### GOAL OF THE EXERCISE
Locate each line in the items below that contains the word "false" and copy those lines.

### DATASET RECORDS
──────────────────────────────

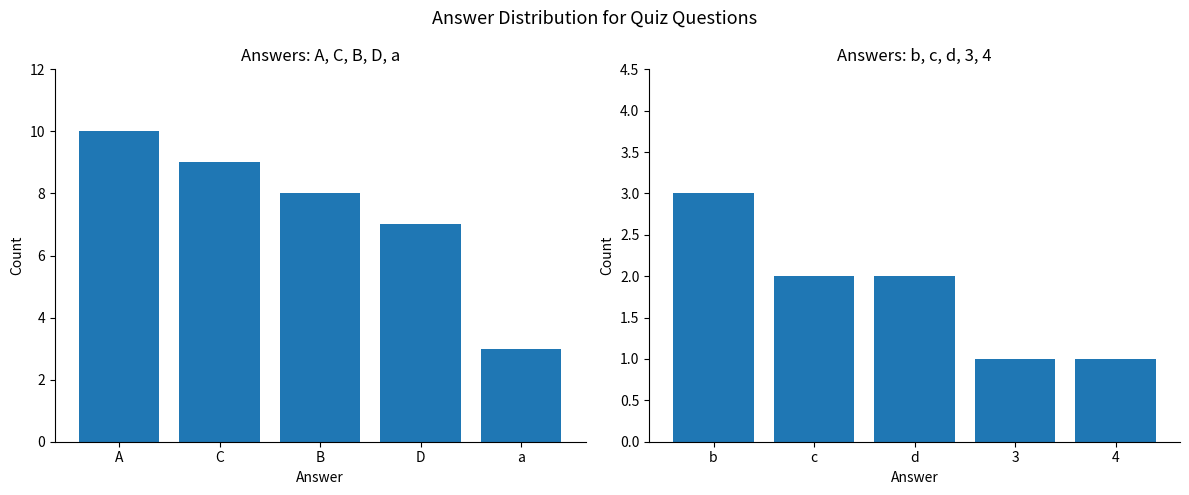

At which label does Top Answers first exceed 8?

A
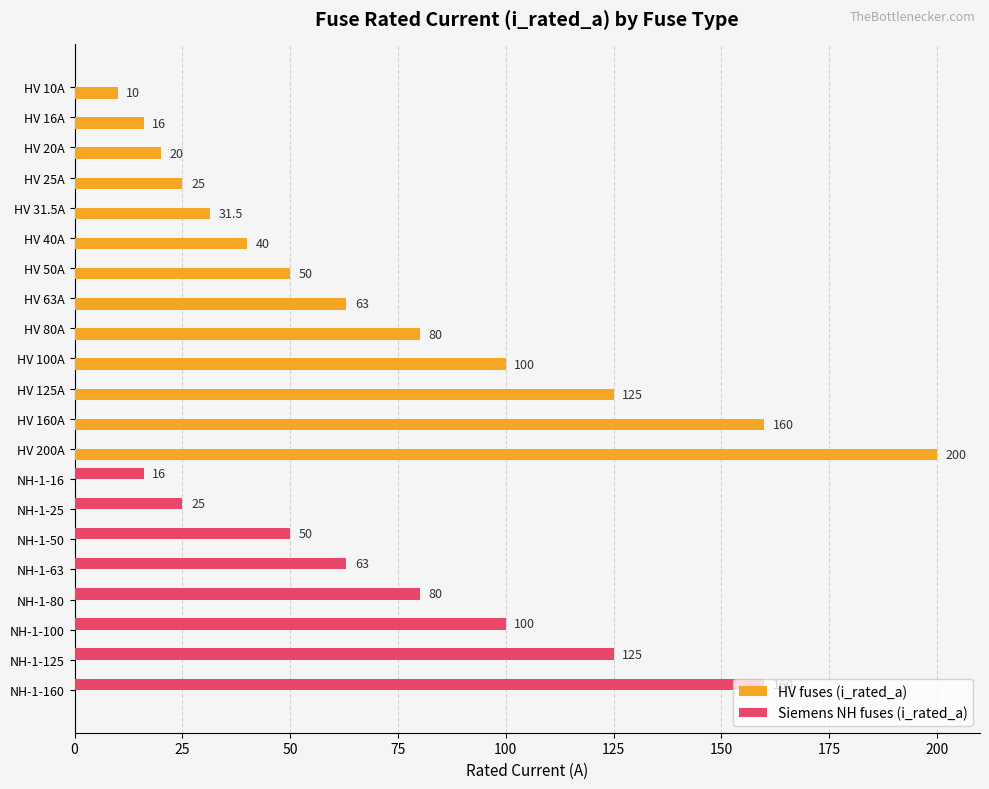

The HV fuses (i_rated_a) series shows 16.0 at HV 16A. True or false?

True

──────────────────────────────

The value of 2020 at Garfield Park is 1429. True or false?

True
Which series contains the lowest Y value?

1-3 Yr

──────────────────────────────

### REPLY
The HV fuses (i_rated_a) series shows 16.0 at HV 16A. True or false?
The value of 2020 at Garfield Park is 1429. True or false?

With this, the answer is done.